Evaluating the feasibility of SMILES-based autoencoders for drug discovery

The vast majority of molecules with desirable drug-like properties have not yet been discovered. With the advent of machine learning for de novo molecular generation, the process of designing these molecules has become increasingly efficient. However, to what extent are these machine learning models actually learning chemical properties versus memorizing the syntax of a training set? In this project, we trained a Simplified Molecular Input Line Entry System (SMILES)-based generative autoencoder for up to 200 epochs to investigate whether the latent space can separate molecules based on five chemical properties (partition coefficient, molecular weight, topological polar surface area, number of hydrogen bond donors, and number of hydrogen bond acceptors) and how generated molecules compare to the training set. We hypothesized that the model would preferentially encode molecular weight and that generated molecules would be similar to the training set. Consistent with our hypothesis, the model quickly learned to distinguish molecules primarily by their molecular weight, while other properties were considered to a lesser extent.
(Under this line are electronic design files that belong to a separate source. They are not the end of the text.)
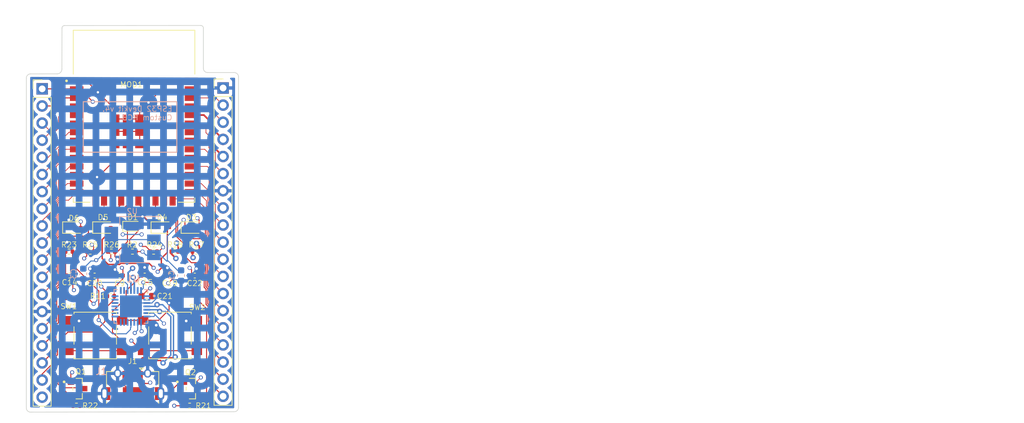
<source format=kicad_pcb>
(kicad_pcb
	(version 20240108)
	(generator "pcbnew")
	(generator_version "8.0")
	(general
		(thickness 1.6)
		(legacy_teardrops no)
	)
	(paper "A4")
	(title_block
		(title "ESP32 Custom Dev Kit")
		(date "2024-04-23")
		(rev "Revision 1")
	)
	(layers
		(0 "F.Cu" signal)
		(1 "In1.Cu" signal)
		(2 "In2.Cu" signal)
		(31 "B.Cu" signal)
		(32 "B.Adhes" user "B.Adhesive")
		(33 "F.Adhes" user "F.Adhesive")
		(34 "B.Paste" user)
		(35 "F.Paste" user)
		(36 "B.SilkS" user "B.Silkscreen")
		(37 "F.SilkS" user "F.Silkscreen")
		(38 "B.Mask" user)
		(39 "F.Mask" user)
		(40 "Dwgs.User" user "User.Drawings")
		(41 "Cmts.User" user "User.Comments")
		(42 "Eco1.User" user "User.Eco1")
		(43 "Eco2.User" user "User.Eco2")
		(44 "Edge.Cuts" user)
		(45 "Margin" user)
		(46 "B.CrtYd" user "B.Courtyard")
		(47 "F.CrtYd" user "F.Courtyard")
		(48 "B.Fab" user)
		(49 "F.Fab" user)
		(50 "User.1" user)
		(51 "User.2" user)
		(52 "User.3" user)
		(53 "User.4" user)
		(54 "User.5" user)
		(55 "User.6" user)
		(56 "User.7" user)
		(57 "User.8" user)
		(58 "User.9" user)
	)
	(setup
		(stackup
			(layer "F.SilkS"
				(type "Top Silk Screen")
			)
			(layer "F.Paste"
				(type "Top Solder Paste")
			)
			(layer "F.Mask"
				(type "Top Solder Mask")
				(thickness 0.01)
			)
			(layer "F.Cu"
				(type "copper")
				(thickness 0.035)
			)
			(layer "dielectric 1"
				(type "prepreg")
				(thickness 0.1)
				(material "FR4")
				(epsilon_r 4.5)
				(loss_tangent 0.02)
			)
			(layer "In1.Cu"
				(type "copper")
				(thickness 0.035)
			)
			(layer "dielectric 2"
				(type "core")
				(thickness 1.24)
				(material "FR4")
				(epsilon_r 4.5)
				(loss_tangent 0.02)
			)
			(layer "In2.Cu"
				(type "copper")
				(thickness 0.035)
			)
			(layer "dielectric 3"
				(type "prepreg")
				(thickness 0.1)
				(material "FR4")
				(epsilon_r 4.5)
				(loss_tangent 0.02)
			)
			(layer "B.Cu"
				(type "copper")
				(thickness 0.035)
			)
			(layer "B.Mask"
				(type "Bottom Solder Mask")
				(thickness 0.01)
			)
			(layer "B.Paste"
				(type "Bottom Solder Paste")
			)
			(layer "B.SilkS"
				(type "Bottom Silk Screen")
			)
			(copper_finish "None")
			(dielectric_constraints no)
		)
		(pad_to_mask_clearance 0)
		(allow_soldermask_bridges_in_footprints no)
		(pcbplotparams
			(layerselection 0x00010fc_ffffffff)
			(plot_on_all_layers_selection 0x0000000_00000000)
			(disableapertmacros no)
			(usegerberextensions yes)
			(usegerberattributes yes)
			(usegerberadvancedattributes yes)
			(creategerberjobfile yes)
			(dashed_line_dash_ratio 12.000000)
			(dashed_line_gap_ratio 3.000000)
			(svgprecision 4)
			(plotframeref no)
			(viasonmask no)
			(mode 1)
			(useauxorigin no)
			(hpglpennumber 1)
			(hpglpenspeed 20)
			(hpglpendiameter 15.000000)
			(pdf_front_fp_property_popups yes)
			(pdf_back_fp_property_popups yes)
			(dxfpolygonmode yes)
			(dxfimperialunits yes)
			(dxfusepcbnewfont yes)
			(psnegative no)
			(psa4output no)
			(plotreference yes)
			(plotvalue yes)
			(plotfptext yes)
			(plotinvisibletext no)
			(sketchpadsonfab no)
			(subtractmaskfromsilk no)
			(outputformat 1)
			(mirror no)
			(drillshape 0)
			(scaleselection 1)
			(outputdirectory "ESP32 Devkit Clone Gerbers")
		)
	)
	(net 0 "")
	(net 1 "GND")
	(net 2 "/EXT_5V")
	(net 3 "/EN")
	(net 4 "Net-(C14-Pad2)")
	(net 5 "Net-(C15-Pad2)")
	(net 6 "/VDD33")
	(net 7 "Net-(D1-A)")
	(net 8 "/VBUS")
	(net 9 "/USB_DN")
	(net 10 "/USB_DP")
	(net 11 "unconnected-(J1-ID-Pad4)")
	(net 12 "/SD3")
	(net 13 "/SENSOR_VN")
	(net 14 "/SENSOR_VP")
	(net 15 "/SD2")
	(net 16 "/IO32")
	(net 17 "/IO34")
	(net 18 "/IO12")
	(net 19 "/IO27")
	(net 20 "/IO13")
	(net 21 "/IO33")
	(net 22 "/CMD")
	(net 23 "/IO14")
	(net 24 "/IO26")
	(net 25 "/IO35")
	(net 26 "/IO25")
	(net 27 "/IO2")
	(net 28 "/IO15")
	(net 29 "/IO19")
	(net 30 "/IO21")
	(net 31 "/IO17")
	(net 32 "/SD0")
	(net 33 "/IO0")
	(net 34 "/IO5")
	(net 35 "/IO23")
	(net 36 "/IO4")
	(net 37 "/IO16")
	(net 38 "/SD1")
	(net 39 "/TXD0")
	(net 40 "/CLK")
	(net 41 "/RXD0")
	(net 42 "/IO18")
	(net 43 "/IO22")
	(net 44 "unconnected-(MOD1-NC-Pad32)")
	(net 45 "/RXD")
	(net 46 "/TXD")
	(net 47 "Net-(Q1-Pad1)")
	(net 48 "/DTR")
	(net 49 "/RTS")
	(net 50 "Net-(Q2-Pad1)")
	(net 51 "Net-(U1-~{SUSPENDB})")
	(net 52 "Net-(U1-~{RST})")
	(net 53 "Net-(U1-VBUS)")
	(net 54 "unconnected-(U1-GPIO.4-Pad22)")
	(net 55 "unconnected-(U1-GPIO.5-Pad21)")
	(net 56 "unconnected-(U1-GPIO.3{slash}WAKEUP-Pad16)")
	(net 57 "unconnected-(U1-GPIO.0{slash}TXT-Pad19)")
	(net 58 "unconnected-(U1-DCD-Pad1)")
	(net 59 "unconnected-(U1-CTS-Pad23)")
	(net 60 "unconnected-(U1-RI{slash}CLK-Pad2)")
	(net 61 "unconnected-(U1-CHR1-Pad14)")
	(net 62 "unconnected-(U1-CHR0-Pad15)")
	(net 63 "unconnected-(U1-GPIO.6-Pad20)")
	(net 64 "unconnected-(U1-GPIO.1{slash}RXT-Pad18)")
	(net 65 "unconnected-(U1-SUSPEND-Pad12)")
	(net 66 "unconnected-(U1-NC-Pad10)")
	(net 67 "unconnected-(U1-DSR-Pad27)")
	(net 68 "unconnected-(U1-GPIO.2{slash}RS485-Pad17)")
	(net 69 "unconnected-(U1-CHREN-Pad13)")
	(footprint "Diode_SMD:D_SOD-323" (layer "F.Cu") (at 133.824332 98.552))
	(footprint "Connector_USB:USB_Micro-AB_Molex_47590-0001" (layer "F.Cu") (at 129.4765 123.168))
	(footprint "MMSS8050-H-TP:TRANS_MMSS8050-H-TP" (layer "F.Cu") (at 121.32475 122.428))
	(footprint "MMSS8050-H-TP:TRANS_MMSS8050-H-TP" (layer "F.Cu") (at 138.10325 122.428))
	(footprint "Resistor_SMD:R_0402_1005Metric" (layer "F.Cu") (at 126.238 108.712 180))
	(footprint "Capacitor_SMD:C_0402_1005Metric" (layer "F.Cu") (at 138.684 105.664))
	(footprint "Diode_SMD:D_SOD-323" (layer "F.Cu") (at 138.272165 98.552))
	(footprint "Capacitor_SMD:C_0402_1005Metric" (layer "F.Cu") (at 127.5588 105.664 180))
	(footprint "Resistor_SMD:R_0402_1005Metric" (layer "F.Cu") (at 138.85225 102.108 180))
	(footprint "Resistor_SMD:R_0402_1005Metric" (layer "F.Cu") (at 121.158 124.968))
	(footprint "Resistor_SMD:R_0402_1005Metric" (layer "F.Cu") (at 126.32375 102.108 180))
	(footprint "Button_Switch_SMD:SW_SPST_B3S-1000" (layer "F.Cu") (at 135.009332 114.554))
	(footprint "Capacitor_SMD:C_0402_1005Metric" (layer "F.Cu") (at 134.9756 105.664 180))
	(footprint "Connector_PinHeader_2.54mm:PinHeader_1x19_P2.54mm_Vertical" (layer "F.Cu") (at 142.875 77.851))
	(footprint "ESP32-WROOM-32:MODULE_ESP32-WROOM-32" (layer "F.Cu") (at 129.689 82.042))
	(footprint "Resistor_SMD:R_0402_1005Metric" (layer "F.Cu") (at 120.0595 102.108))
	(footprint "Capacitor_SMD:C_0402_1005Metric" (layer "F.Cu") (at 123.8504 105.664 180))
	(footprint "LED_SMD:LED_0603_1608Metric" (layer "F.Cu") (at 129.496499 98.372))
	(footprint "Resistor_SMD:R_0402_1005Metric" (layer "F.Cu") (at 132.588 102.108 180))
	(footprint "Resistor_SMD:R_0402_1005Metric" (layer "F.Cu") (at 135.720125 102.108 180))
	(footprint "Resistor_SMD:R_0402_1005Metric" (layer "F.Cu") (at 137.922 124.968 180))
	(footprint "Capacitor_SMD:C_0402_1005Metric" (layer "F.Cu") (at 131.2672 105.664 180))
	(footprint "Resistor_SMD:R_0402_1005Metric" (layer "F.Cu") (at 123.191625 102.108))
	(footprint "Capacitor_SMD:C_0603_1608Metric" (layer "F.Cu") (at 131.572 108.712))
	(footprint "Diode_SMD:D_SOD-323" (layer "F.Cu") (at 125.173666 98.552))
	(footprint "Capacitor_SMD:C_0402_1005Metric" (layer "F.Cu") (at 120.142 105.664))
	(footprint "Button_Switch_SMD:SW_SPST_B3S-1000" (layer "F.Cu") (at 123.943666 114.554))
	(footprint "Connector_PinHeader_2.54mm:PinHeader_1x19_P2.54mm_Vertical" (layer "F.Cu") (at 116.078 77.978))
	(footprint "Resistor_SMD:R_0402_1005Metric" (layer "F.Cu") (at 129.455875 102.108 180))
	(footprint "Diode_SMD:D_SOD-323" (layer "F.Cu") (at 120.725833 98.552))
	(footprint "Package_TO_SOT_SMD:SOT-223-3_TabPin2" (layer "B.Cu") (at 129.4765 100.33 180))
	(footprint "Capacitor_SMD:C_0603_1608Metric" (layer "B.Cu") (at 136.652 105.664 -90))
	(footprint "CP2102N-A01-GQFN28:QFN50P500X500X80-29N"
		(locked yes)
		(layer "B.Cu")
		(uuid "9d8d2c40-0351-499c-8a73-8433748bd74f")
		(at 129.224 110.236 180)
		(property "Reference" "U1"
			(at -0.325 4.085 180)
			(layer "B.SilkS")
			(uuid "b7497492-8342-4ccd-96e5-5c5d992281e8")
			(effects
				(font
					(size 1 1)
					(thickness 0.15)
				)
				(justify mirror)
			)
		)
		(property "Value" "CP2102N-A01-GQFN28"
			(at 9.2 -3.935 180)
			(layer "B.Fab")
			(uuid "2ab2432f-700e-477f-936c-fc4db2a593eb")
			(effects
				(font
					(size 1 1)
					(thickness 0.15)
				)
				(justify mirror)
			)
		)
		(property "Footprint" "QFN50P500X500X80-29N"
			(at 0 0 0)
			(unlocked yes)
			(layer "B.Fab")
			(hide yes)
			(uuid "6e2adbcb-68a8-4a03-ac23-bbd9bb5b4b29")
			(effects
				(font
					(size 1.27 1.27)
				)
				(justify mirror)
			)
		)
		(property "Datasheet" ""
			(at 0 0 0)
			(unlocked yes)
			(layer "B.Fab")
			(hide yes)
			(uuid "467bf114-4226-4db4-bc92-25d1e2bb0a8a")
			(effects
				(font
					(size 1.27 1.27)
				)
				(justify mirror)
			)
		)
		(property "Description" "SILICON LABS"
			(at 0 0 0)
			(unlocked yes)
			(layer "B.Fab")
			(hide yes)
			(uuid "9b88bc80-c419-41d2-868b-961ac7a2b3df")
			(effects
				(font
					(size 1.27 1.27)
				)
				(justify mirror)
			)
		)
		(property "MAXIMUM_PACKAGE_HEIGHT" "0.8mm"
			(at 0 0 0)
			(unlocked yes)
			(layer "B.Fab")
			(hide yes)
			(uuid "d1da633b-47c4-468c-8f1f-57d4afc190ad")
			(effects
				(font
					(size 1 1)
					(thickness 0.15)
				)
				(justify mirror)
			)
		)
		(property "PARTREV" "1.0"
			(at 0 0 0)
			(unlocked yes)
			(layer "B.Fab")
			(hide yes)
			(uuid "59fbc328-97b5-47e8-adc4-04cd1af3f7e3")
			(effects
				(font
					(size 1 1)
					(thickness 0.15)
				)
				(justify mirror)
			)
		)
		(property "STANDARD" "IPC 7351B"
			(at 0 0 0)
			(unlocked yes)
			(layer "B.Fab")
			(hide yes)
			(uuid "10ea2a09-f07d-4d5f-8b6e-17408b26bf83")
			(effects
				(font
					(size 1 1)
					(thickness 0.15)
				)
				(justify mirror)
			)
		)
		(property "Purpose" ""
			(at 0 0 0)
			(unlocked yes)
			(layer "B.Fab")
			(hide yes)
			(uuid "578ae7cf-91af-442b-a4ec-7275c1c89aae")
			(effects
				(font
					(size 1 1)
					(thickness 0.15)
				)
				(justify mirror)
			)
		)
		(path "/23728434-ae95-45fe-a448-62112e5226a1")
		(sheetname "Root")
		(sheetfile "ESP32 Clone Devkit.kicad_sch")
		(attr through_hole)
		(fp_poly
			(pts
				(xy 0.180269 -0.18) (xy 1.33 -0.18) (xy 1.33 -1.33198) (xy 0.180269 -1.33198)
			)
			(stroke
				(width 0.01)
				(type solid)
			)
			(fill solid)
			(layer "B.Paste")
			(uuid "81afd674-44b9-44e8-8264-45f4e3721642")
		)
		(fp_poly
			(pts
				(xy 0.180087 1.33) (xy 1.33 1.33) (xy 1.33 0.180087) (xy 0.180087 0.180087)
			)
			(stroke
				(width 0.01)
				(type solid)
			)
			(fill solid)
			(layer "B.Paste")
			(uuid "5a74115f-900f-4542-86a2-eb795db1025b")
		)
		(fp_poly
			(pts
				(xy -1.3314 -0.18) (xy -0.18 -0.18) (xy -0.18 -1.3314) (xy -1.3314 -1.3314)
			)
			(stroke
				(width 0.01)
				(type solid)
			)
			(fill solid)
			(layer "B.Paste")
			(uuid "9fa7c9ed-559b-4fc5-acbd-4cf8ad42920a")
		)
		(fp_poly
			(pts
				(xy -1.33182 1.33) (xy -0.18 1.33) (xy -0.18 0.180247) (xy -1.33182 0.180247)
			)
			(stroke
				(width 0.01)
				(type solid)
			)
			(fill solid)
			(layer "B.Paste")
			(uuid "1ab9d0f2-4b13-49af-a964-7cd5fc1d5169")
		)
		(fp_line
			(start 2.5 2.5)
			(end 2 2.5)
			(stroke
				(width 0.127)
				(type solid)
			)
			(layer "B.SilkS")
			(uuid "c8f2ba65-d988-4cd0-a1bd-6e6372fc5838")
		)
		(fp_line
			(start 2.5 1.95)
			(end 2.5 2.5)
			(stroke
				(width 0.127)
				(type solid)
			)
			(layer "B.SilkS")
			(uuid "6377ff27-429a-481c-9196-8ffcdb043716")
		)
		(fp_line
			(start 2.5 -2.5)
			(end 2.5 -2.1)
			(stroke
				(width 0.127)
				(type solid)
			)
			(layer "B.SilkS")
			(uuid "b631d706-b58b-4cdd-abf5-19978b3fde2a")
		)
		(fp_line
			(start 2 -2.5)
			(end 2.5 -2.5)
			(stroke
				(width 0.127)
				(type solid)
			)
			(layer "B.SilkS")
			(uuid "81bbaa4d-ab49-4c2c-98bc-7a417e9bc7f0")
		)
		(fp_line
			(start -1.95 -2.5)
			(end -2.5 -2.5)
			(stroke
				(width 0.127)
				(type solid)
			)
			(layer "B.SilkS")
			(uuid "5ab7b46c-58cb-4737-bce2-a8453458ab45")
		)
		(fp_line
			(start -2.5 2.5)
			(end -2 2.5)
			(stroke
				(width 0.127)
				(type solid)
			)
			(layer "B.SilkS")
			(uuid "bcf6bb88-1d1b-4197-b4c5-e22d6e8d4ee7")
		)
		(fp_line
			(start -2.5 1.95)
			(end -2.5 2.5)
			(stroke
				(width 0.127)
				(type solid)
			)
			(layer "B.SilkS")
			(uuid "90e5740f-da50-4de6-ad2f-0a2789b7e6eb")
		)
		(fp_line
			(start -2.5 -2.5)
			(end -2.5 -2)
			(stroke
				(width 0.127)
				(type solid)
			)
			(layer "B.SilkS")
			(uuid "4b912488-edbb-4665-9a30-6be0da0e991d")
		)
		(fp_circle
			(center -3.45 1.55)
			(end -3.35 1.55)
			(stroke
				(width 0.2)
				(type solid)
			)
			(fill none)
			(layer "B.SilkS")
			(uuid "a87e4ed2-f56b-45af-bfb2-3a9d6d155222")
		)
		(fp_line
			(start 3.12 3.12)
			(end -3.12 3.12)
			(stroke
				(width 0.05)
				(type solid)
			)
			(layer "B.CrtYd")
			(uuid "41bd03aa-0530-48d3-bb8b-63908944711e")
		)
		(fp_line
			(start 3.12 -3.12)
			(end 3.12 3.12)
			(stroke
				(width 0.05)
				(type solid)
			)
			(layer "B.CrtYd")
			(uuid "9834f730-9072-4d87-aa41-3b7242e9a78d")
		)
		(fp_line
			(start -3.12 3.12)
			(end -3.12 -3.12)
			(stroke
				(width 0.05)
				(type solid)
			)
			(layer "B.CrtYd")
			(uuid "7deb1092-b17f-495f-aa9d-aca0723189dc")
		)
		(fp_line
			(start -3.12 -3.12)
			(end 3.12 -3.12)
			(stroke
				(width 0.05)
				(type solid)
			)
			(layer "B.CrtYd")
			(uuid "920aaeaf-1855-47bb-8bb6-4f0f6a43e717")
		)
		(fp_line
			(start 2.5 2.5)
			(end -2.5 2.5)
			(stroke
				(width 0.127)
				(type solid)
			)
			(layer "B.Fab")
			(uuid "5a28bf63-f0e9-4aff-b9de-47a3aa3c5cfc")
		)
		(fp_line
			(start 2.5 -2.5)
			(end 2.5 2.5)
			(stroke
				(width 0.127)
				(type solid)
			)
			(layer "B.Fab")
			(uuid "4a6c3e24-d640-42a2-989a-e507bdb2f471")
		)
		(fp_line
			(start -2.5 2.5)
			(end -2.5 -2.5)
			(stroke
				(width 0.127)
				(type solid)
			)
			(layer "B.Fab")
			(uuid "666bc377-ac92-4121-9941-20b2a8636681")
		)
		(fp_line
			(start -2.5 -2.5)
			(end 2.5 -2.5)
			(stroke
				(width 0.127)
				(type solid)
			)
			(layer "B.Fab")
			(uuid "908bfc5e-bce8-454a-b6a6-e454d3d99450")
		)
		(fp_circle
			(center -3.45 1.55)
			(end -3.35 1.55)
			(stroke
				(width
... [510185 chars truncated]
</source>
Moreover, generated molecules were very similar to the training set both in terms of structure and properties. These results suggested that the model overfits the training set. In particular, the model best learns chemical properties that directly depend on atomic composition while it is difficult for the model to encode higher-level properties that rely on connectivity and structure. Our results may represent fundamental limitations of SMILES-based generative models and could assist in development of new research to mitigate these issues.